== Goal of the exercise ==
In the records below, the lines between the one holding "right hip: (119, 267)" and the one holding "right eye: (824, 465)", inclusive, are to be transcribed exactly; no pictures are to be included.

Human keypoint data:
※

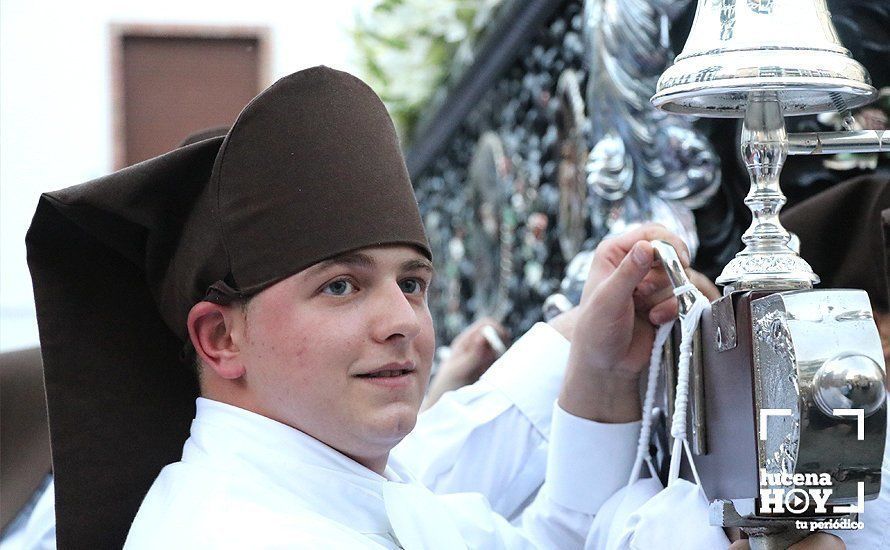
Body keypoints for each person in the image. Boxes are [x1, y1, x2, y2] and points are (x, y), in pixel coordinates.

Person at [26, 66, 692, 548]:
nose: (401, 319)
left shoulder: (355, 484)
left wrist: (602, 370)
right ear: (221, 339)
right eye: (340, 286)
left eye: (411, 283)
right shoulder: (241, 532)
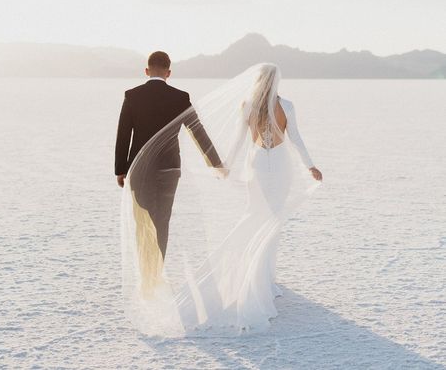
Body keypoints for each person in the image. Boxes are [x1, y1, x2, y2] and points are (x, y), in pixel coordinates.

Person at [120, 61, 323, 335]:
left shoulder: (247, 105)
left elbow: (239, 139)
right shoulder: (286, 105)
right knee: (272, 221)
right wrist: (310, 166)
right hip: (280, 167)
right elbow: (295, 138)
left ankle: (154, 278)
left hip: (256, 167)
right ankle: (264, 279)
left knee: (255, 217)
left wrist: (223, 165)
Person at [115, 51, 226, 296]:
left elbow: (124, 134)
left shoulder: (132, 96)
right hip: (169, 168)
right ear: (168, 72)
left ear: (146, 71)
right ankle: (155, 276)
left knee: (142, 222)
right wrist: (215, 163)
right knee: (161, 222)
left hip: (139, 170)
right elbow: (198, 131)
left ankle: (146, 278)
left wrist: (120, 169)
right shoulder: (180, 97)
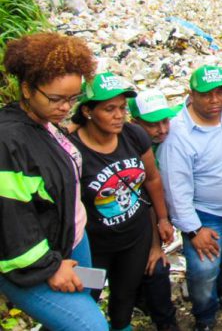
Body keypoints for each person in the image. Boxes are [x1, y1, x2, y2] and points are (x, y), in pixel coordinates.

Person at [0, 33, 108, 331]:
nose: (65, 108)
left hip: (72, 238)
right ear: (26, 88)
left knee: (82, 302)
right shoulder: (8, 142)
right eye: (56, 99)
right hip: (34, 261)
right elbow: (11, 219)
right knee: (90, 326)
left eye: (73, 99)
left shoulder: (45, 124)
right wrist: (49, 267)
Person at [68, 72, 174, 331]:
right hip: (95, 246)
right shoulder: (71, 149)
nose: (118, 115)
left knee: (124, 296)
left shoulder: (134, 135)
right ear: (88, 111)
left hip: (134, 239)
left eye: (122, 108)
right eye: (109, 109)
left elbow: (152, 179)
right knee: (86, 296)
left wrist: (161, 218)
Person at [159, 65, 222, 331]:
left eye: (218, 92)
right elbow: (175, 189)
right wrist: (193, 230)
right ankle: (204, 317)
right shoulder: (178, 133)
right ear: (191, 95)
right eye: (206, 95)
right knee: (203, 271)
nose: (214, 101)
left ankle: (221, 291)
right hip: (206, 215)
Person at [127, 89, 182, 331]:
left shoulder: (171, 128)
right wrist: (155, 245)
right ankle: (160, 315)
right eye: (153, 125)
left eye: (165, 121)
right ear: (134, 123)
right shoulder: (129, 149)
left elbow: (191, 104)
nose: (162, 129)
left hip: (161, 211)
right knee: (154, 266)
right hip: (138, 216)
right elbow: (144, 197)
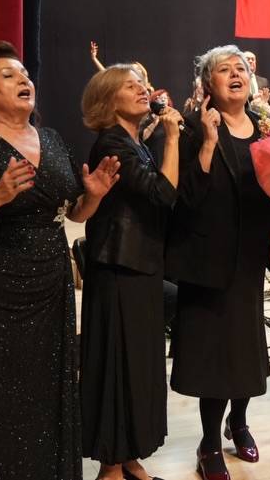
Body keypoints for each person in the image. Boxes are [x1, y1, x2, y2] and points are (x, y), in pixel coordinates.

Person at [0, 41, 120, 480]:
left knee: (46, 393)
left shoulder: (51, 139)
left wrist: (93, 197)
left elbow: (73, 213)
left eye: (25, 74)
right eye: (9, 75)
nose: (23, 80)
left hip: (50, 284)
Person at [166, 45, 270, 480]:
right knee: (213, 356)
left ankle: (239, 423)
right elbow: (183, 198)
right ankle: (209, 442)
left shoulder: (268, 129)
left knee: (245, 351)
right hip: (207, 260)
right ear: (208, 83)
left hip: (249, 258)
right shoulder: (193, 127)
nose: (235, 74)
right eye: (223, 69)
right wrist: (208, 144)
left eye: (240, 68)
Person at [79, 65, 183, 480]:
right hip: (119, 267)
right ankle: (111, 466)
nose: (143, 90)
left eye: (143, 85)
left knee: (139, 364)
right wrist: (172, 138)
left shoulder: (133, 142)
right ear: (108, 100)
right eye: (131, 86)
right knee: (117, 364)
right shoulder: (112, 143)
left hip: (140, 265)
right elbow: (163, 193)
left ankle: (130, 457)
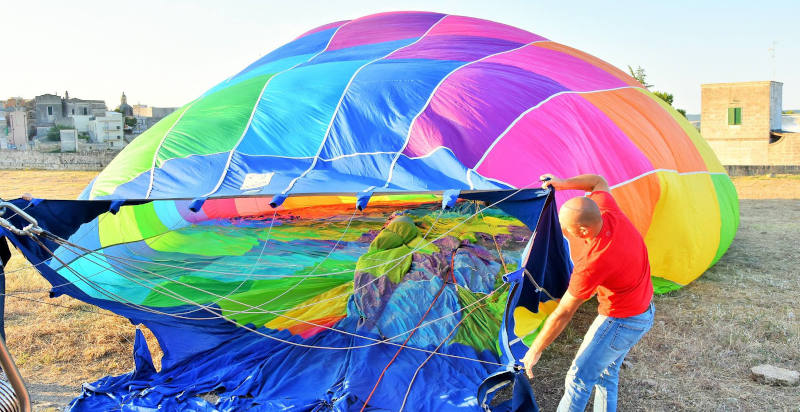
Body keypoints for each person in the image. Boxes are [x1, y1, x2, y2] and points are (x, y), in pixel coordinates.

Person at [522, 174, 654, 412]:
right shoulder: (606, 208)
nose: (566, 234)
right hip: (643, 310)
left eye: (568, 231)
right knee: (605, 373)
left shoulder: (593, 263)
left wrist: (535, 350)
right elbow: (598, 180)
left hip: (622, 321)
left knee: (578, 378)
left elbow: (564, 312)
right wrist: (560, 185)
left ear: (583, 230)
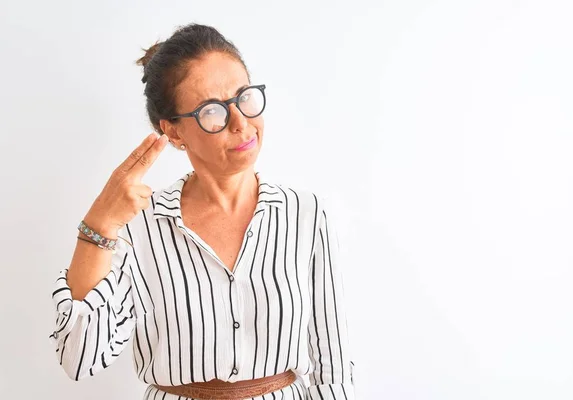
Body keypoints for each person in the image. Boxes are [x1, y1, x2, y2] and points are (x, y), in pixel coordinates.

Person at [49, 23, 355, 400]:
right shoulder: (138, 228)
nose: (241, 123)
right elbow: (79, 358)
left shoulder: (306, 215)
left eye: (245, 97)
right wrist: (99, 224)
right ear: (174, 132)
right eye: (213, 111)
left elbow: (332, 365)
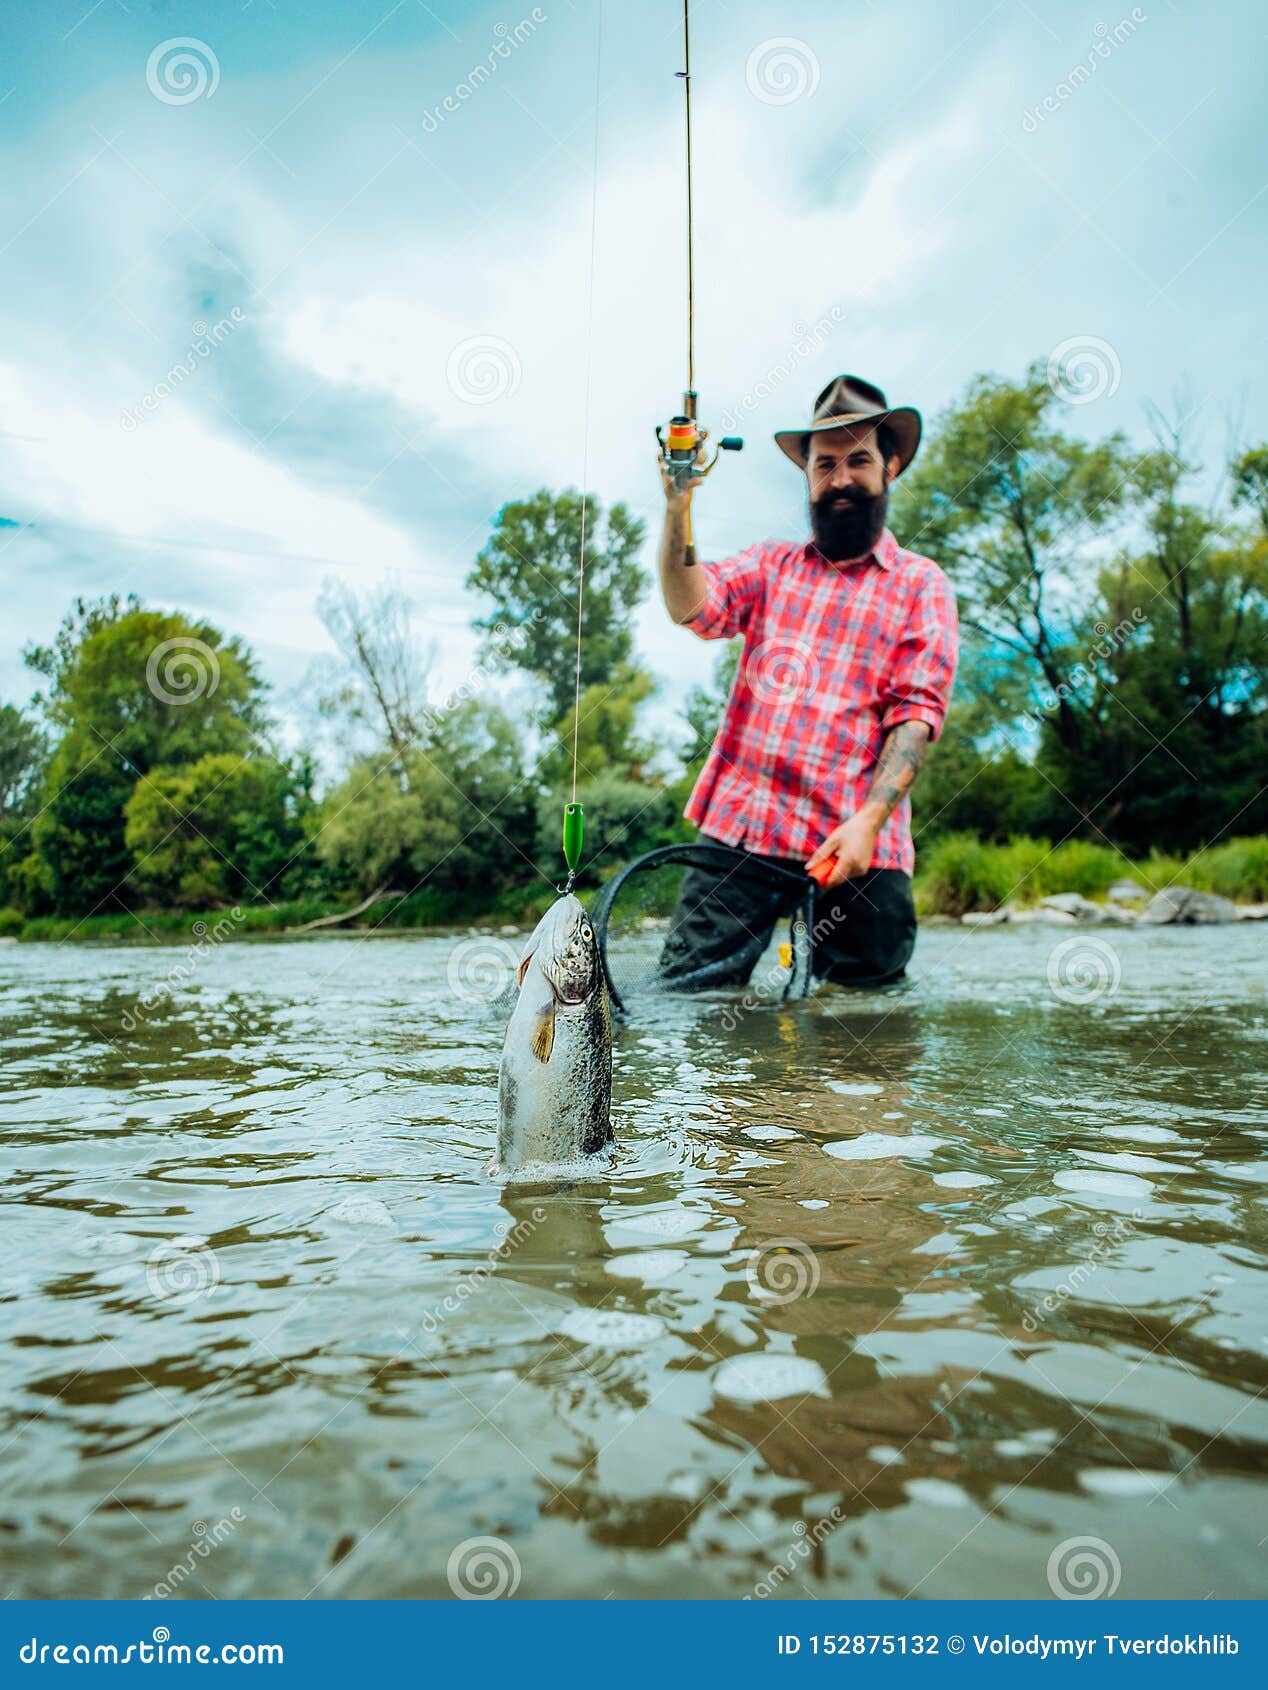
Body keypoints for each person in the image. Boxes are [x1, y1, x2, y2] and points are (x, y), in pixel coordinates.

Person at [656, 373, 958, 991]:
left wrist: (869, 823)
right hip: (742, 830)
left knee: (867, 1032)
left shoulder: (922, 584)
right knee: (685, 1008)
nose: (841, 478)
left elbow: (915, 714)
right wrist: (678, 505)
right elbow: (690, 605)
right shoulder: (770, 565)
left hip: (857, 842)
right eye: (824, 465)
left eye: (859, 461)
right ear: (807, 475)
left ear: (890, 469)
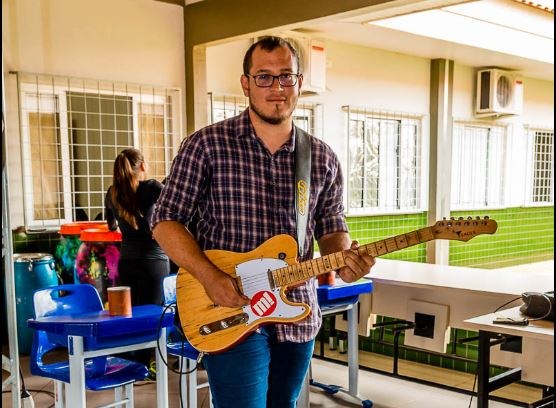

※

== Expected output ==
right hip: (119, 267)
right ankle: (111, 466)
nose: (143, 90)
left eye: (143, 85)
left knee: (139, 364)
right wrist: (172, 138)
left shoulder: (133, 142)
right ear: (108, 100)
right eye: (131, 86)
right knee: (117, 364)
right shoulder: (112, 143)
left hip: (140, 265)
right elbow: (163, 193)
left ankle: (130, 457)
Body keypoints for each person in the image. Boxes are [x1, y1, x2, y2] and points are (x, y), in pixel coordinates.

Person at [522, 174, 654, 412]:
right shoulder: (606, 208)
nose: (566, 234)
right hip: (643, 310)
left eye: (568, 231)
right knee: (605, 373)
left shoulder: (593, 263)
left wrist: (535, 350)
right elbow: (598, 180)
left hip: (622, 321)
left knee: (578, 378)
left elbow: (564, 312)
right wrist: (560, 185)
left ear: (583, 230)
Body keypoints for each person in the image. Boxes are [x1, y1, x2, y2] and points are (x, y), in pixel coordinates.

Person at [49, 23, 355, 400]:
right shoulder: (138, 228)
nose: (241, 123)
right elbow: (79, 358)
left shoulder: (306, 215)
left eye: (245, 97)
right wrist: (99, 224)
right ear: (174, 132)
right eye: (213, 111)
left elbow: (332, 365)
Body keypoints for each person in the image. Boxes are [x1, y1, x2, y2] and points are (x, y), in pixel coordinates.

Person at [656, 373, 958, 991]:
left wrist: (869, 823)
right hip: (742, 830)
left knee: (867, 1032)
left shoulder: (922, 584)
right knee: (685, 1008)
nose: (841, 478)
left elbow: (915, 714)
right wrist: (678, 505)
right elbow: (690, 605)
right shoulder: (770, 565)
left hip: (857, 842)
right eye: (824, 465)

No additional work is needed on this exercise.